Insgesamt ist der Teilindex für Arbeitsbedingungen in der Altenpflege von 126 auf 123 Punkte gesunken, während er in der Krankenpflege von 119 auf 112 Punkte zurückgegangen ist. Diese Veränderungen könnten auf die zunehmend schwierigen ökonomischen Rahmenbedingungen vieler Pflegeeinrichtungen hindeuten.
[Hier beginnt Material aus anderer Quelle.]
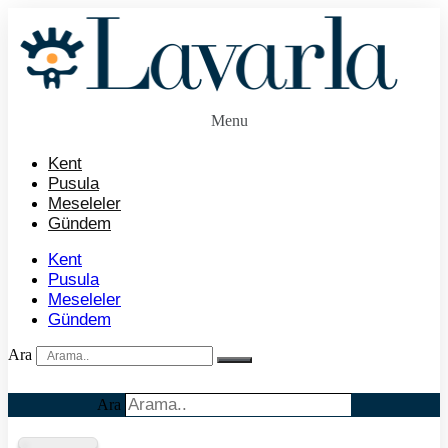
İçeriğe
atla
Menu
Kent
Pusula
Meseleler
Gündem
Kent
Pusula
Meseleler
Gündem
Ara
Ara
Dennoch zeigt der aktuelle Indexwert, dass die Alten- und Krankenpflege angesichts anderer volkswirtschaftlicher Dynamiken weiterhin gute Beschäftigungschancen bietet
, sagt Co-Autor Dr. Stefan Gorgels von DIW Econ.
Medien-Meinungsklima unterscheidet sich
In Umfragen betonen Pflegekräfte regelmäßig die Bedeutung von gesellschaftlicher Anerkennung für ihren Beruf. Das Medien-Meinungsklima, das sich auf TV- und Radionachrichten, die BILD-Zeitung sowie ausgewählte Wochenmedien bezieht, dient als Indikator für die öffentliche Wahrnehmung des Pflegeberufs. Im langfristigen Trend zeigt sich, dass das Medien-Meinungsklima stark schwankt, abhängig von den jeweiligen aktuellen Schwerpunktthemen.
Zu Beginn der Covid-19-Pandemie erhielt die Krankenpflege erhebliche Wertschätzung in den Medien, was sich im Indexwert von 2020 niederschlug: Mit 120 Punkten wurde der höchste Wert seit Beginn der Erhebungen erreicht, und zahlreiche Fernsehberichte hoben die herausragenden Leistungen der Pflegekräfte hervor. Im Gegensatz dazu war die Berichterstattung über die Altenpflege stark von den Pandemieausbrüchen in den Einrichtungen und den Herausforderungen durch Zugangsrestriktionen geprägt.
Bis zum Jahr 2022 hat sich die Situation gewandelt: Die positive Berichterstattung über die Krankenpflege hat deutlich abgenommen, und der Indexwert fiel auf zuletzt 97 Punkte. Im Gegensatz dazu hat sich das Medien-Meinungsklima in der Altenpflege verbessert und erreicht nun 118 Punkte, was unter anderem auf Berichte über Lohnsteigerungen zurückzuführen ist.
Eine Präsentation zu den Kerndaten des jüngsten BeGX steht auf www.bgw-online.de/begx zum Download bereit. Der vollständige Bericht als Broschüre wird dort Anfang 2025 veröffentlicht.